━━ Extracted information
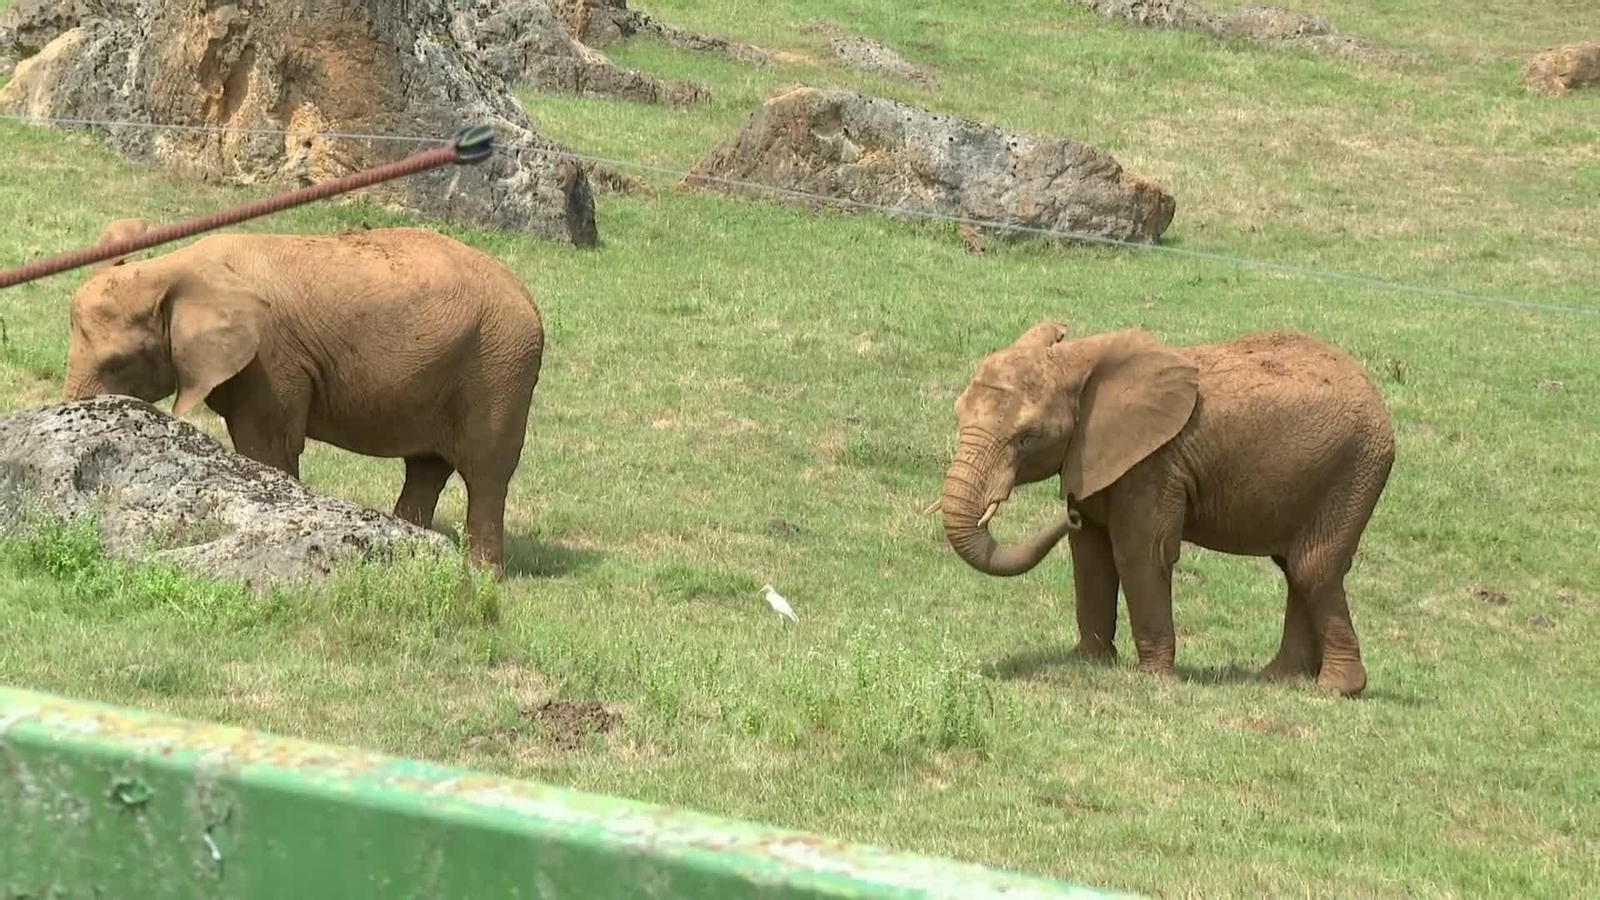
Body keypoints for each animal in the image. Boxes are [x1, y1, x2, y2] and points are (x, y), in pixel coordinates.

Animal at [62, 219, 546, 578]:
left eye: (119, 363)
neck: (175, 268)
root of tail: (528, 295)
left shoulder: (272, 358)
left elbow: (268, 445)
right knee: (426, 468)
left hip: (500, 368)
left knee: (485, 473)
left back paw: (482, 578)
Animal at [928, 322, 1395, 697]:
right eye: (958, 416)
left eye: (1028, 437)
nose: (1067, 514)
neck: (1077, 361)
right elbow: (1090, 553)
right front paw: (1089, 663)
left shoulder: (1153, 464)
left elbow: (1139, 553)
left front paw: (1151, 678)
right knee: (1296, 568)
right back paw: (1278, 679)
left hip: (1353, 469)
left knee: (1312, 568)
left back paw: (1335, 690)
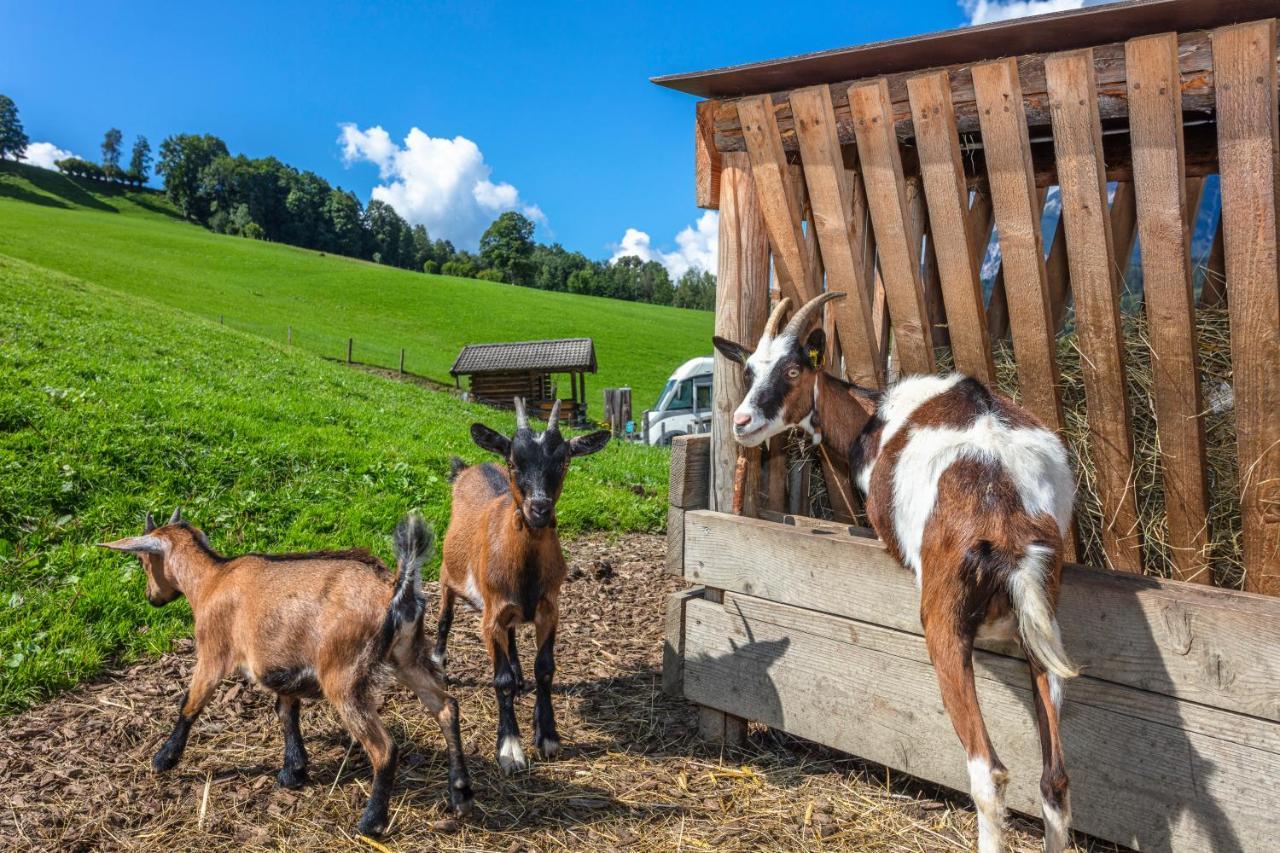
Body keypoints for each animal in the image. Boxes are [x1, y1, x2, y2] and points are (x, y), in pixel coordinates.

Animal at [98, 507, 471, 835]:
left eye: (143, 561)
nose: (152, 597)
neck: (212, 580)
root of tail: (396, 591)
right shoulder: (283, 665)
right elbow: (286, 712)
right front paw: (294, 771)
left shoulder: (213, 652)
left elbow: (191, 703)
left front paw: (164, 759)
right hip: (407, 655)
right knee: (446, 707)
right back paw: (461, 794)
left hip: (344, 675)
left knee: (384, 748)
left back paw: (371, 823)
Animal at [437, 399, 611, 768]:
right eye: (514, 461)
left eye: (563, 460)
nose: (540, 508)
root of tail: (469, 467)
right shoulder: (490, 617)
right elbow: (499, 679)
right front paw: (510, 748)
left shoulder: (548, 609)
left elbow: (544, 668)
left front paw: (547, 736)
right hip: (448, 574)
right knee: (445, 616)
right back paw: (439, 658)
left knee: (514, 634)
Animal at [716, 294, 1075, 850]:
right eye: (750, 368)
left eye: (793, 370)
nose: (742, 420)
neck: (876, 416)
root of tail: (1009, 510)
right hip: (1044, 628)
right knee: (1054, 778)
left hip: (944, 623)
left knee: (989, 774)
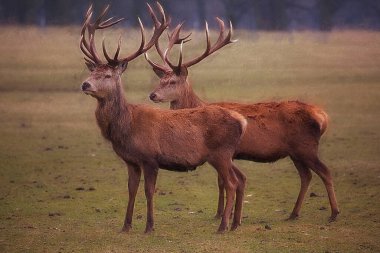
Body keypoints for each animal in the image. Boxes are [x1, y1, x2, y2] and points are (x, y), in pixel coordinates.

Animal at [78, 3, 248, 233]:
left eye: (107, 75)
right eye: (93, 71)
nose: (85, 84)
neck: (127, 127)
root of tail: (241, 121)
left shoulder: (150, 158)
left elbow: (149, 191)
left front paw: (149, 226)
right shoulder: (131, 160)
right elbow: (131, 190)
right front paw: (126, 226)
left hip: (221, 153)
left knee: (231, 183)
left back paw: (222, 226)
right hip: (227, 155)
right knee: (239, 179)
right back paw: (235, 224)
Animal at [145, 19, 342, 221]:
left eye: (172, 82)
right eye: (161, 80)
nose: (153, 95)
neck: (198, 106)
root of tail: (322, 116)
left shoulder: (222, 150)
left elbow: (222, 181)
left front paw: (221, 213)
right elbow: (222, 181)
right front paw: (222, 212)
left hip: (306, 146)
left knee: (325, 172)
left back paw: (334, 213)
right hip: (295, 151)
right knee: (306, 176)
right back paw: (294, 213)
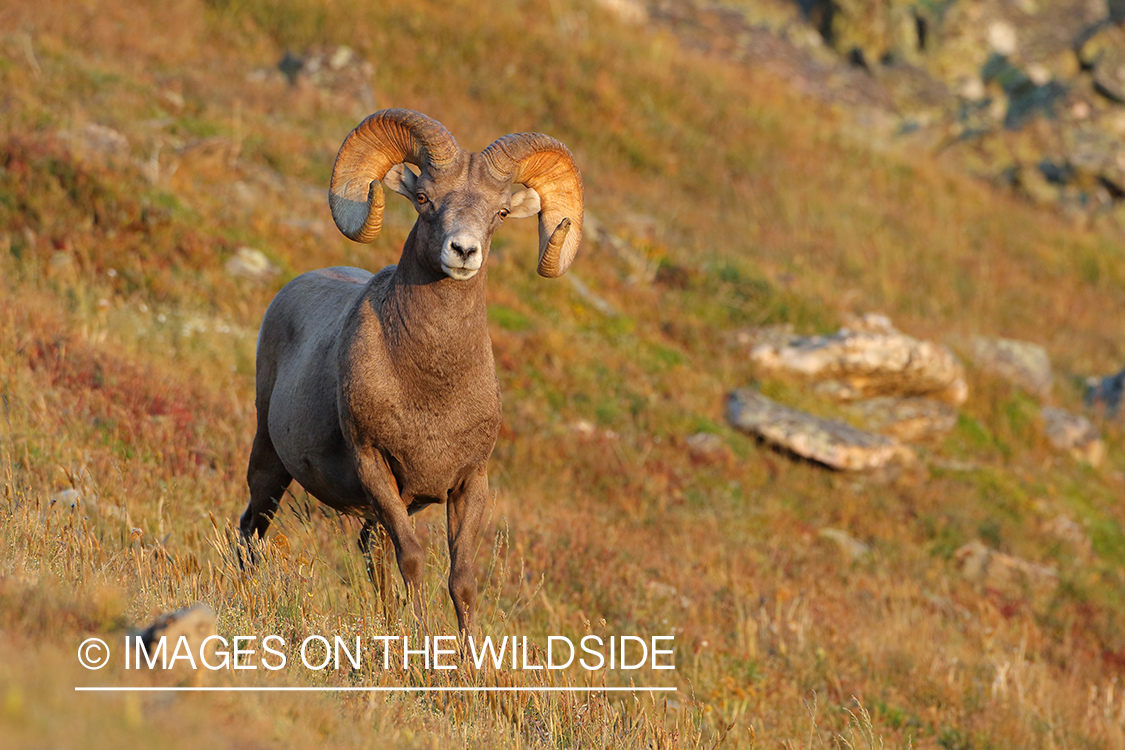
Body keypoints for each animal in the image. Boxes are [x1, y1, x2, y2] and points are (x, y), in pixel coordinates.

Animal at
━━━━
▸ **Work order**
Print, without pictures, exactly the lines from the one containing "right shoulder: (283, 665)" through the final line of the records above.

▸ **Expected answer**
right shoulder: (283, 665)
right elbow: (286, 712)
right front paw: (294, 771)
left shoulder: (213, 652)
left elbow: (191, 703)
left front paw: (164, 759)
right hip: (407, 655)
right knee: (446, 707)
right back paw: (461, 794)
left hip: (344, 675)
left knee: (384, 748)
left back paw: (371, 823)
Animal at [437, 399, 611, 768]:
right eye: (514, 461)
left eye: (563, 460)
nose: (540, 508)
root of tail: (469, 467)
right shoulder: (490, 617)
right elbow: (499, 679)
right front paw: (510, 748)
left shoulder: (548, 609)
left elbow: (544, 668)
left front paw: (547, 736)
right hip: (448, 574)
right knee: (445, 616)
right back paw: (439, 658)
left knee: (514, 634)
Animal at [716, 294, 1075, 850]:
right eye: (750, 368)
left eye: (793, 370)
nose: (742, 420)
neck: (876, 416)
root of tail: (1009, 510)
right hip: (1044, 628)
right knee: (1054, 778)
left hip: (944, 623)
left knee: (989, 774)
Body keypoints for each animal in the image. Boxes are [x1, y1, x2, y2] and points are (x, y), in pixel coordinates.

Animal at [78, 3, 248, 233]:
left eye: (107, 75)
right eye: (93, 71)
nose: (85, 84)
neck: (127, 127)
root of tail: (241, 121)
left shoulder: (150, 158)
left elbow: (149, 191)
left front paw: (149, 226)
right shoulder: (131, 160)
right elbow: (131, 190)
right front paw: (126, 226)
left hip: (221, 153)
left knee: (231, 183)
left back paw: (222, 226)
right hip: (227, 155)
right knee: (239, 179)
right back paw: (235, 224)
Animal at [145, 19, 342, 221]:
left eye: (172, 82)
right eye: (161, 80)
nose: (153, 95)
neck: (198, 106)
root of tail: (322, 116)
left shoulder: (222, 150)
left elbow: (222, 181)
left front paw: (221, 213)
right elbow: (222, 181)
right front paw: (222, 212)
left hip: (306, 146)
left knee: (325, 172)
left back paw: (334, 213)
right hip: (295, 151)
right knee: (306, 176)
right back paw: (294, 213)
Body keypoints for each animal in the image. Boxes are [x1, y1, x2, y2] and points are (x, y), in pixel coordinates.

Animal at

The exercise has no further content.